Monday, January 10, 2011

When to Work


The work on a farm never really ends.  I have been waiting weeks to have a moment or two when I feel rested enough to write a blog.  I always seem to envision a time of content solitude—it is mid-day and I have a warm cup of tea in my hand while the activities of the past week swirl in my head, ready to receive my attention one-by-one until they have been mentally processed.  This never happens. 

It is more common to find me yielding free time to a lengthy to-do list that occupies the many small pages which are scattered all over—my bed-side table, mailbox, desk, Village Store counter, pockets.  The pages, it turns out, are a good way for me to organize both my thoughts and my tasks.  The scattering of papers are sometimes consulted, but many times they are not (once I write things down, my brain has a way of capturing the item, instruction, or task list such that it will be completed by its deadline). 

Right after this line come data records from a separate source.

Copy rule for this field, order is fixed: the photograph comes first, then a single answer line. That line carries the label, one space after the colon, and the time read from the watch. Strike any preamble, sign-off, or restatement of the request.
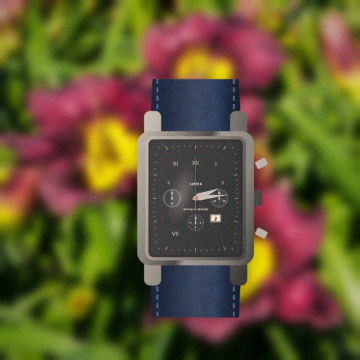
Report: 2:14
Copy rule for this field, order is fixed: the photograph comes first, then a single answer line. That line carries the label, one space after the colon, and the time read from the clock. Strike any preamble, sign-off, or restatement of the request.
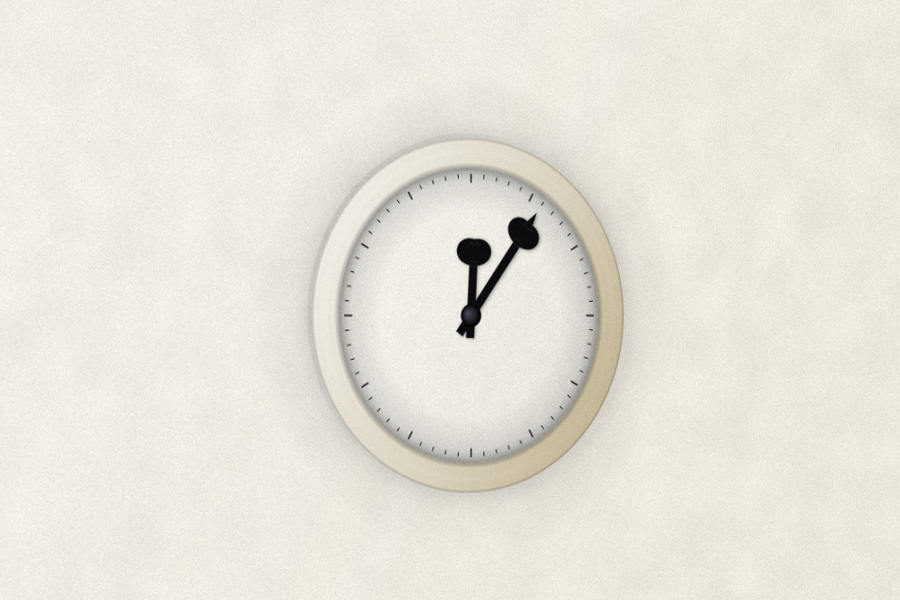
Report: 12:06
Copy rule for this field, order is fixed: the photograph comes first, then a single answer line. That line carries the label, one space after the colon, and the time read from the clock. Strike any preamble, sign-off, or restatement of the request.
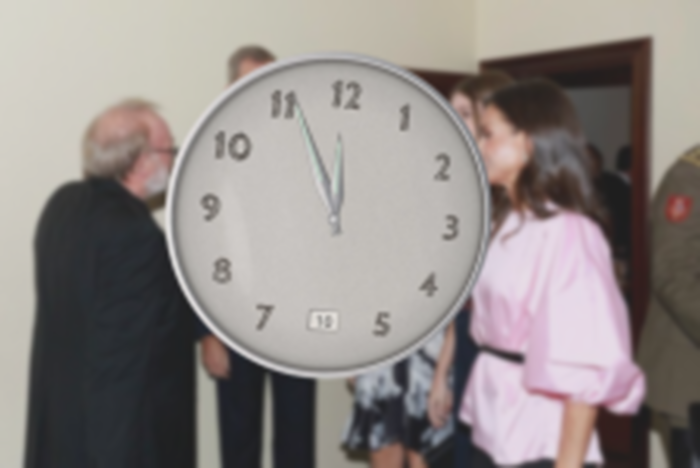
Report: 11:56
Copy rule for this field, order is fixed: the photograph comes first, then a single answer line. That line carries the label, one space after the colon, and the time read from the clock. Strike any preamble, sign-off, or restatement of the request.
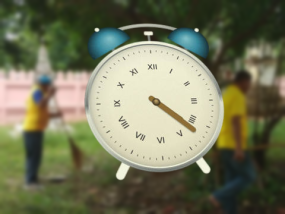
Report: 4:22
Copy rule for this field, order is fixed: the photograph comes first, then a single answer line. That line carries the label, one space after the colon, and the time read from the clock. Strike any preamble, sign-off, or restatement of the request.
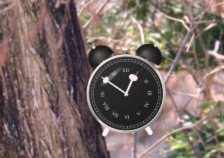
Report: 12:51
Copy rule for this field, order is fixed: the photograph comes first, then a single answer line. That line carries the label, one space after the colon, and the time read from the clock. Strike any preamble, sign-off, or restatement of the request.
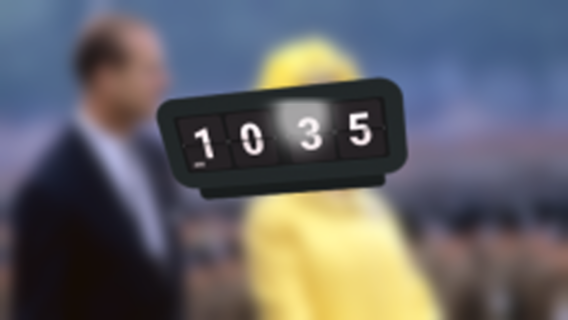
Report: 10:35
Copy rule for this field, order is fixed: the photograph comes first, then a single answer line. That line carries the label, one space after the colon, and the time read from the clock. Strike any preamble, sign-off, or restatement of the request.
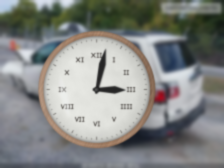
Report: 3:02
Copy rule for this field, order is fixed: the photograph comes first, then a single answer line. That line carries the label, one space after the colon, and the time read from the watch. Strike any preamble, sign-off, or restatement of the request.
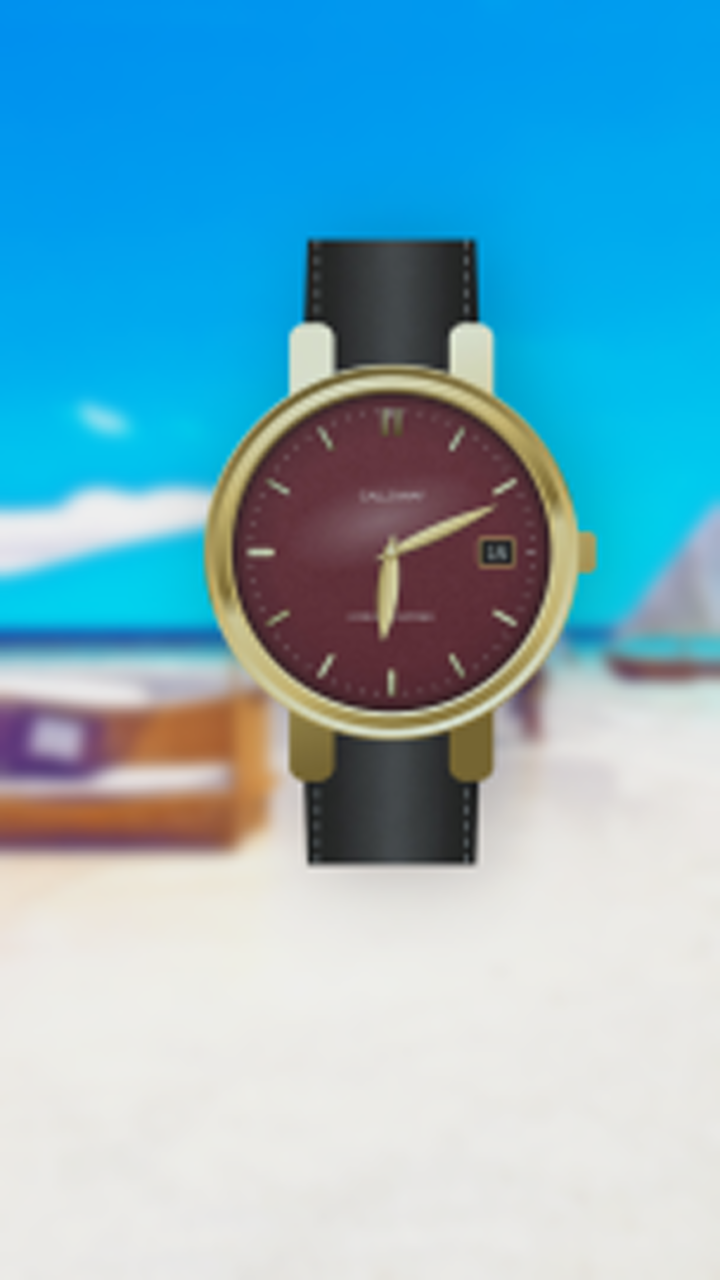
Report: 6:11
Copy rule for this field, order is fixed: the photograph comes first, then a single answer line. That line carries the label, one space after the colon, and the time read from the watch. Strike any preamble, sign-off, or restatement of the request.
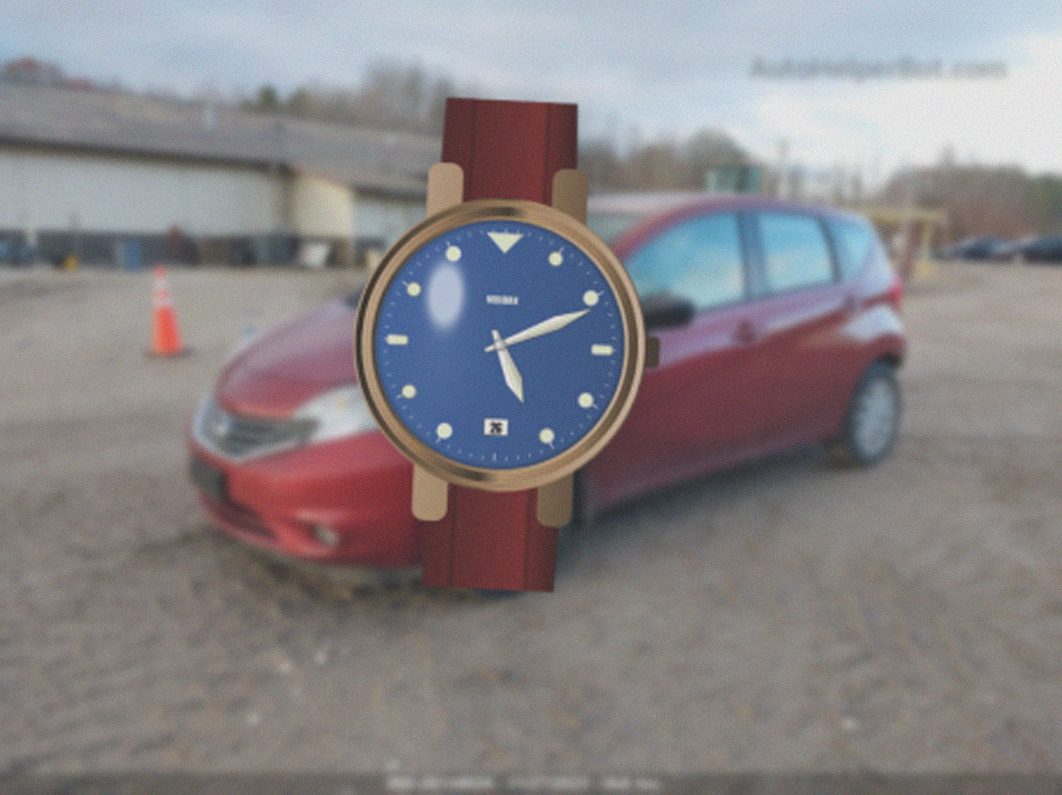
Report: 5:11
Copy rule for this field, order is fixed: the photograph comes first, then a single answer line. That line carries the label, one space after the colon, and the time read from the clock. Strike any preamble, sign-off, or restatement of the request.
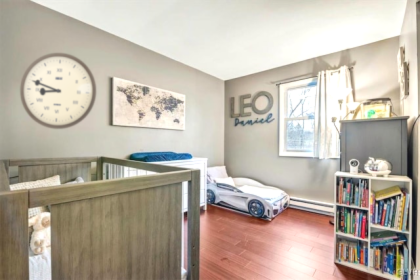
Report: 8:48
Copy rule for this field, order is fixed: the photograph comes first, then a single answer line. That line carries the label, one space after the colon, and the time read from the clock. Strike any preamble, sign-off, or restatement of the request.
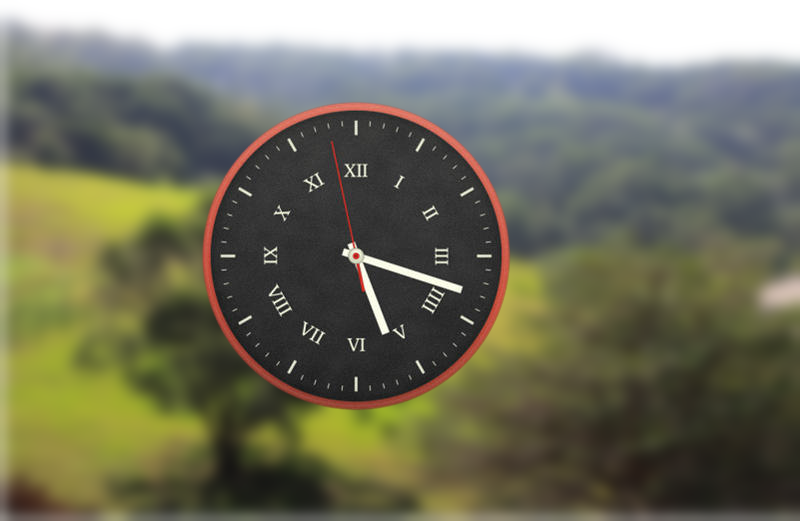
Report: 5:17:58
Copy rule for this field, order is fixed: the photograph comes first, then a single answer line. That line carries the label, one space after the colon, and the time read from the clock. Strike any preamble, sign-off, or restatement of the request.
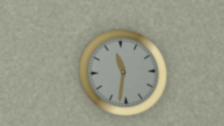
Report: 11:32
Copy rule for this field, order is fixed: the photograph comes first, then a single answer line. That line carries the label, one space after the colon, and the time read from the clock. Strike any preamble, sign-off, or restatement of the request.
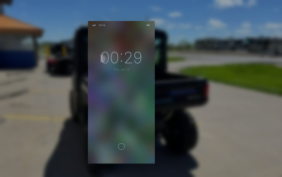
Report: 0:29
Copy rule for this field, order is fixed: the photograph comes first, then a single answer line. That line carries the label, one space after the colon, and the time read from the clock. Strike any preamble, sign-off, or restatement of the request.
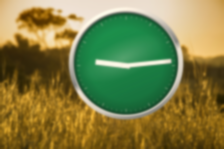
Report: 9:14
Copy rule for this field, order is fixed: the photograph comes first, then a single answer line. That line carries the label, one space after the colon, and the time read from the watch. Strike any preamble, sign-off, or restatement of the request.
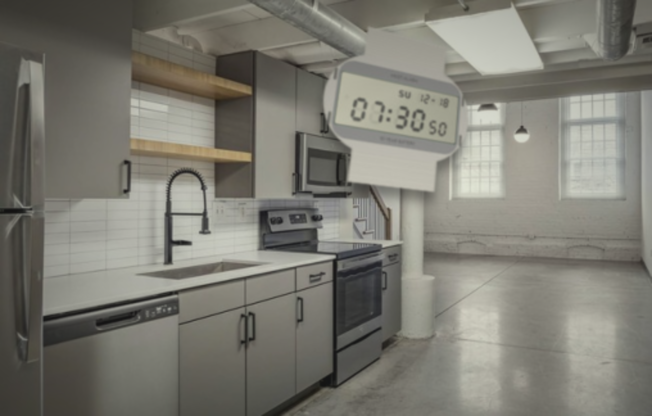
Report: 7:30:50
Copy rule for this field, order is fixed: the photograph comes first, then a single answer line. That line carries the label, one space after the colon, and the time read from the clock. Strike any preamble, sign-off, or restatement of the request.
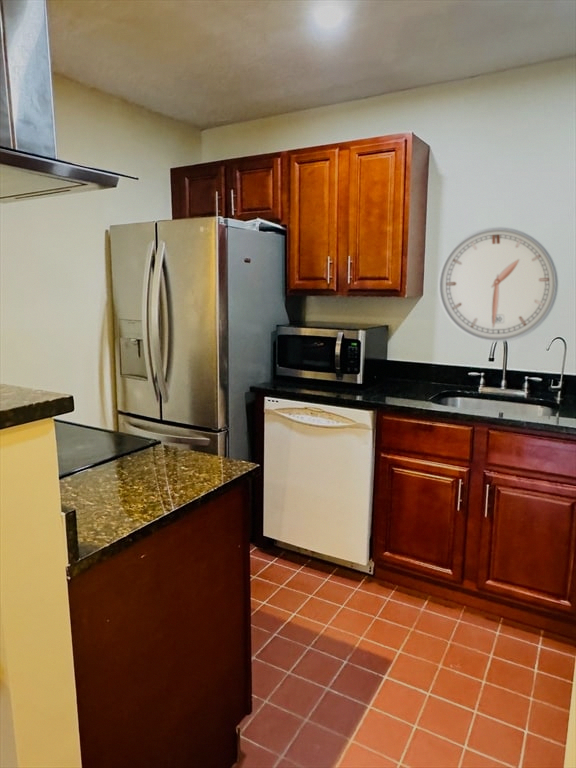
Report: 1:31
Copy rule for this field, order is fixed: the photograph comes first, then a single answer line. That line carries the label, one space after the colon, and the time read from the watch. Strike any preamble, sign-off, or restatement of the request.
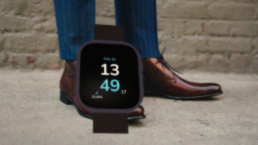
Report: 13:49
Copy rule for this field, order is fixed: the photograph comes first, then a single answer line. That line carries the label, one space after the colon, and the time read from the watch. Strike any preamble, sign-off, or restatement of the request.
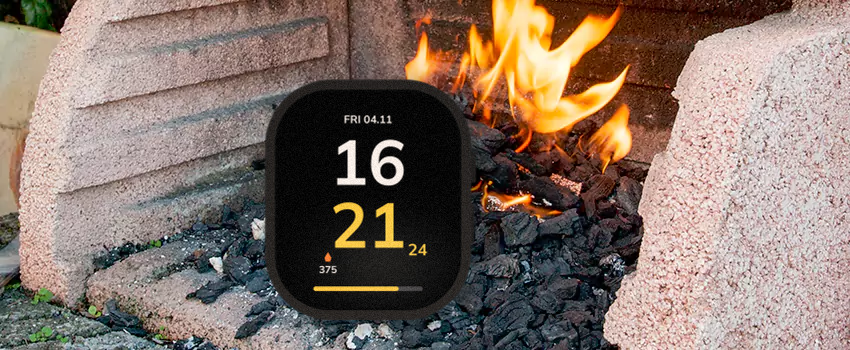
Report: 16:21:24
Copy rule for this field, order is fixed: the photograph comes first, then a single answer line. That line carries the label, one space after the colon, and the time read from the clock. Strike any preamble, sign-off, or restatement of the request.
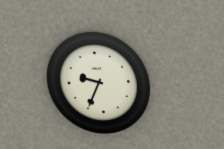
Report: 9:35
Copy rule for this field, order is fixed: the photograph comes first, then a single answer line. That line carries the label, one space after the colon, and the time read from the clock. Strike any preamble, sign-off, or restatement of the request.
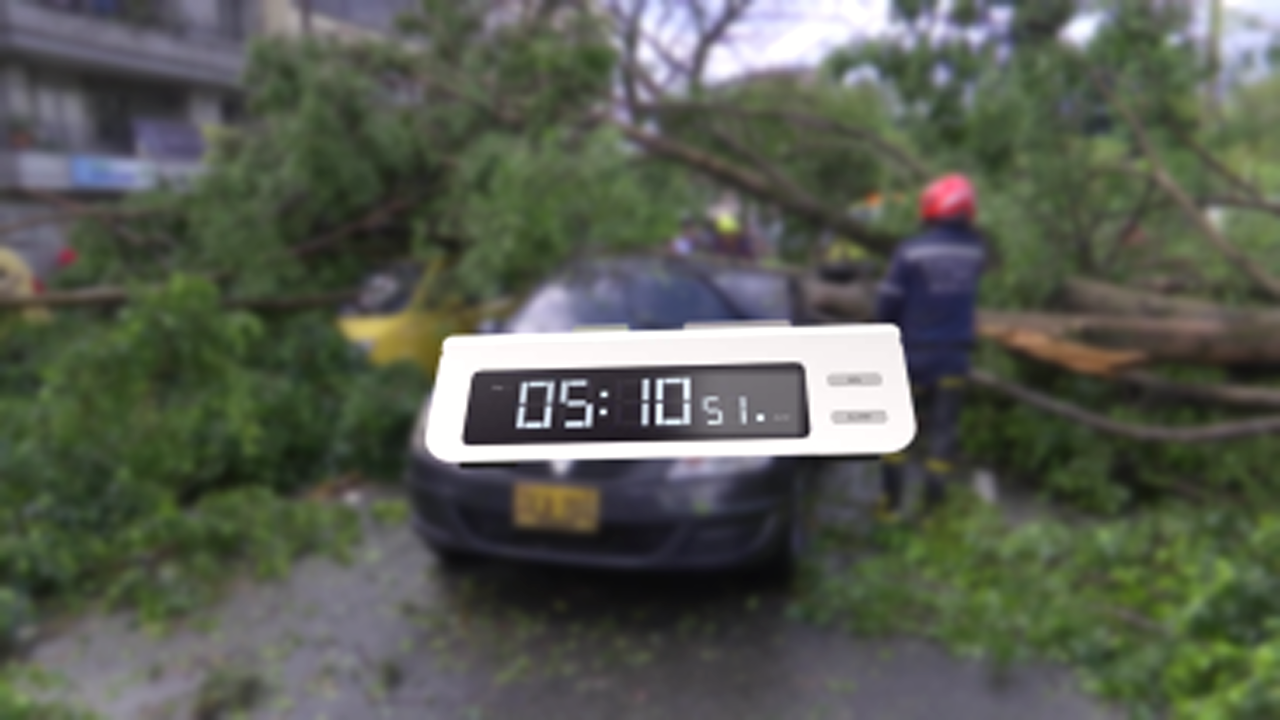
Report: 5:10:51
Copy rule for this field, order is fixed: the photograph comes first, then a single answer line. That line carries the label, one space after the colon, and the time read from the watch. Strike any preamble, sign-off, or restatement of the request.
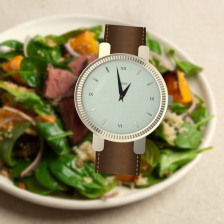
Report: 12:58
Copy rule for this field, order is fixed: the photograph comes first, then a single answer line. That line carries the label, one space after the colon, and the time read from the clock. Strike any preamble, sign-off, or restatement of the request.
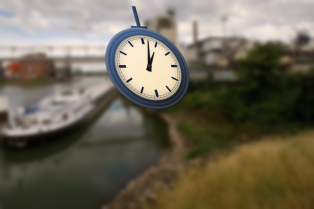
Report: 1:02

But the never-ending tasks create a problem for me.  I am often feel split, and the end result in loss of time and energy.  I enjoy details.  Many friends (and especially Jodie) have mentioned the extent to which I focus on details.  The comments have, of course, been both compliments and critique alike; but as it pertains to taking time, my attention to detail has meant that I take time to perfect the small parts of the task that may or may not be worth the time. 

But I am also very committed.  This trait encompasses everything I do, and I want to give as much energy and time as possible to what I am doing.  At this time, some of the parts of my life (which, by the way, are not actually disconnected—they meld together such that it is often difficult to tell where one ends and another begins) that I wish to give energy and time to are Jodie, Synova, family and friends in Canada, learning, spiritual contemplation (this list, for those who are wondering, is not exhaustive).  Though I know it is impossible to do all these things “full-time,” and yet, I try.  The results have been disastrous: recently, I neglected to calculate the time I would need to complete a project in the Village Store; when I completed the task, I had missed spending the weekend with Jodie and Synova—the very thing I had been looking forward to.  The problem was that I over-committed and felt a strong urge to complete what I had committed to even when it was silly to do so.

It is very good for me to had identified these things now.  I regret that it has taken me four months to recognize these traits, but I can now resolve to keep a watchful eye out for when they begin to take my energy and time.  Furthermore, I have informally enlisted the help of Jodie and many friends on the farm; they will tell me when I am becoming “too thinly spread.” 

There will always be more work to be done on the Farm.  I wonder if the biggest part of my education here will be learning to know when to stop.